*** Opening of Exercise data ***
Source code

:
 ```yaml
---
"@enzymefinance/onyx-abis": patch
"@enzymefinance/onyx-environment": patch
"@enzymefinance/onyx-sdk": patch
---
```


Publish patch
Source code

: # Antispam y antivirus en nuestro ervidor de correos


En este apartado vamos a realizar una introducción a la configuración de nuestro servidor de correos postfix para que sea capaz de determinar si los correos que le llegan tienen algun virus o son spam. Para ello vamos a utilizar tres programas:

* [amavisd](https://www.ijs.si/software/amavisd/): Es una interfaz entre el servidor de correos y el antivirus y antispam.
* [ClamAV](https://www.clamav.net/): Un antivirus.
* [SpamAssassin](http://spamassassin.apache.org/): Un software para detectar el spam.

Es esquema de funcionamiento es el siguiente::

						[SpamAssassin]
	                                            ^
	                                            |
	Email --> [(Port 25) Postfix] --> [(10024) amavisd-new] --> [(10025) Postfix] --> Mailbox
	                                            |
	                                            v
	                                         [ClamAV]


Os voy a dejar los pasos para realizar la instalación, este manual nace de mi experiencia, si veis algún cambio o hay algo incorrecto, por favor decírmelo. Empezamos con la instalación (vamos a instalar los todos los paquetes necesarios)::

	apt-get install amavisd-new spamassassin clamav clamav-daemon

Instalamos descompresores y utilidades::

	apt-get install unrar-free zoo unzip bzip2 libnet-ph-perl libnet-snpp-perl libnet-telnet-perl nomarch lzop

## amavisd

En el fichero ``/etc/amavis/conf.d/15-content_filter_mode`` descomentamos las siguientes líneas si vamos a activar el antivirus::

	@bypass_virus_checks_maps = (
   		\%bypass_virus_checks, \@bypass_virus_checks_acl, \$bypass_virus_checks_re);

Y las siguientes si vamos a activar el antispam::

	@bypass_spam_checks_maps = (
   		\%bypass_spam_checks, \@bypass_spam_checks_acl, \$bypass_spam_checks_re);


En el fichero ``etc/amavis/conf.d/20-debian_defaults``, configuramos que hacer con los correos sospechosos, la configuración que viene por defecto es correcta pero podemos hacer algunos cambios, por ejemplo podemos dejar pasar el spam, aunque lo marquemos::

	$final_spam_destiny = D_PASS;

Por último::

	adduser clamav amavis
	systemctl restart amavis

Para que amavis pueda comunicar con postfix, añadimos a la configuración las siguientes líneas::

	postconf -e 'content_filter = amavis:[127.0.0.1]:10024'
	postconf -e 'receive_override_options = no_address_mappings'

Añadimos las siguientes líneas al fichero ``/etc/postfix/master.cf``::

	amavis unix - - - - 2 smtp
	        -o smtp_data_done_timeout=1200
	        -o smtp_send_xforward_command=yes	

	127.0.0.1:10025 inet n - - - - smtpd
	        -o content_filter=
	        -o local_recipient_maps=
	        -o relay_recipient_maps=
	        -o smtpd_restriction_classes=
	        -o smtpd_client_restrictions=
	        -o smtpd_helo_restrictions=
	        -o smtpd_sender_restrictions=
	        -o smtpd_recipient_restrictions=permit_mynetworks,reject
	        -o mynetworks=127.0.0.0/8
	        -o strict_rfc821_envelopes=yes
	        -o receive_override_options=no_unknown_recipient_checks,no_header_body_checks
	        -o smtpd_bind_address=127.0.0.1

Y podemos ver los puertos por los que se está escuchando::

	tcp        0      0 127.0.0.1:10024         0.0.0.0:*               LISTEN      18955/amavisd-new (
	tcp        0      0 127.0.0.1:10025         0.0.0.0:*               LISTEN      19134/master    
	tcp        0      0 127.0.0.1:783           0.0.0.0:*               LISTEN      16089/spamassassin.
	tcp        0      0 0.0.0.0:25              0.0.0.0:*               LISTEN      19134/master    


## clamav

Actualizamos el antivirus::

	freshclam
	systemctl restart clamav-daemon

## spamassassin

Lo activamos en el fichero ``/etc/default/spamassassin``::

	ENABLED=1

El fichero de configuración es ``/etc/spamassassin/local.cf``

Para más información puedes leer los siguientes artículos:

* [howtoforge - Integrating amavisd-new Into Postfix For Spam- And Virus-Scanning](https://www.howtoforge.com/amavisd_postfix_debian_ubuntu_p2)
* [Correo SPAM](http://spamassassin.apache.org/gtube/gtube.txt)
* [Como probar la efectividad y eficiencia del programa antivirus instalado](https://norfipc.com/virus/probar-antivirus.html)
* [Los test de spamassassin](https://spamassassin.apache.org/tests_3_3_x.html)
*** Close of Exercise data ***
#### What you have to do:
In this exercise, reproduce each line above exactly.

#### Response below:
Source code

:
 ```yaml
---
"@enzymefinance/onyx-abis": patch
"@enzymefinance/onyx-environment": patch
"@enzymefinance/onyx-sdk": patch
---
```


Publish patch
Source code

: # Antispam y antivirus en nuestro ervidor de correos


En este apartado vamos a realizar una introducción a la configuración de nuestro servidor de correos postfix para que sea capaz de determinar si los correos que le llegan tienen algun virus o son spam. Para ello vamos a utilizar tres programas:

* [amavisd](https://www.ijs.si/software/amavisd/): Es una interfaz entre el servidor de correos y el antivirus y antispam.
* [ClamAV](https://www.clamav.net/): Un antivirus.
* [SpamAssassin](http://spamassassin.apache.org/): Un software para detectar el spam.

Es esquema de funcionamiento es el siguiente::

						[SpamAssassin]
	                                            ^
	                                            |
	Email --> [(Port 25) Postfix] --> [(10024) amavisd-new] --> [(10025) Postfix] --> Mailbox
	                                            |
	                                            v
	                                         [ClamAV]


Os voy a dejar los pasos para realizar la instalación, este manual nace de mi experiencia, si veis algún cambio o hay algo incorrecto, por favor decírmelo. Empezamos con la instalación (vamos a instalar los todos los paquetes necesarios)::

	apt-get install amavisd-new spamassassin clamav clamav-daemon

Instalamos descompresores y utilidades::

	apt-get install unrar-free zoo unzip bzip2 libnet-ph-perl libnet-snpp-perl libnet-telnet-perl nomarch lzop

## amavisd

En el fichero ``/etc/amavis/conf.d/15-content_filter_mode`` descomentamos las siguientes líneas si vamos a activar el antivirus::

	@bypass_virus_checks_maps = (
   		\%bypass_virus_checks, \@bypass_virus_checks_acl, \$bypass_virus_checks_re);

Y las siguientes si vamos a activar el antispam::

	@bypass_spam_checks_maps = (
   		\%bypass_spam_checks, \@bypass_spam_checks_acl, \$bypass_spam_checks_re);


En el fichero ``etc/amavis/conf.d/20-debian_defaults``, configuramos que hacer con los correos sospechosos, la configuración que viene por defecto es correcta pero podemos hacer algunos cambios, por ejemplo podemos dejar pasar el spam, aunque lo marquemos::

	$final_spam_destiny = D_PASS;

Por último::

	adduser clamav amavis
	systemctl restart amavis

Para que amavis pueda comunicar con postfix, añadimos a la configuración las siguientes líneas::

	postconf -e 'content_filter = amavis:[127.0.0.1]:10024'
	postconf -e 'receive_override_options = no_address_mappings'

Añadimos las siguientes líneas al fichero ``/etc/postfix/master.cf``::

	amavis unix - - - - 2 smtp
	        -o smtp_data_done_timeout=1200
	        -o smtp_send_xforward_command=yes	

	127.0.0.1:10025 inet n - - - - smtpd
	        -o content_filter=
	        -o local_recipient_maps=
	        -o relay_recipient_maps=
	        -o smtpd_restriction_classes=
	        -o smtpd_client_restrictions=
	        -o smtpd_helo_restrictions=
	        -o smtpd_sender_restrictions=
	        -o smtpd_recipient_restrictions=permit_mynetworks,reject
	        -o mynetworks=127.0.0.0/8
	        -o strict_rfc821_envelopes=yes
	        -o receive_override_options=no_unknown_recipient_checks,no_header_body_checks
	        -o smtpd_bind_address=127.0.0.1

Y podemos ver los puertos por los que se está escuchando::

	tcp        0      0 127.0.0.1:10024         0.0.0.0:*               LISTEN      18955/amavisd-new (
	tcp        0      0 127.0.0.1:10025         0.0.0.0:*               LISTEN      19134/master    
	tcp        0      0 127.0.0.1:783           0.0.0.0:*               LISTEN      16089/spamassassin.
	tcp        0      0 0.0.0.0:25              0.0.0.0:*               LISTEN      19134/master    


## clamav

Actualizamos el antivirus::

	freshclam
	systemctl restart clamav-daemon

## spamassassin

Lo activamos en el fichero ``/etc/default/spamassassin``::

	ENABLED=1

El fichero de configuración es ``/etc/spamassassin/local.cf``

Para más información puedes leer los siguientes artículos:

* [howtoforge - Integrating amavisd-new Into Postfix For Spam- And Virus-Scanning](https://www.howtoforge.com/amavisd_postfix_debian_ubuntu_p2)
* [Correo SPAM](http://spamassassin.apache.org/gtube/gtube.txt)
* [Como probar la efectividad y eficiencia del programa antivirus instalado](https://norfipc.com/virus/probar-antivirus.html)
* [Los test de spamassassin](https://spamassassin.apache.org/tests_3_3_x.html)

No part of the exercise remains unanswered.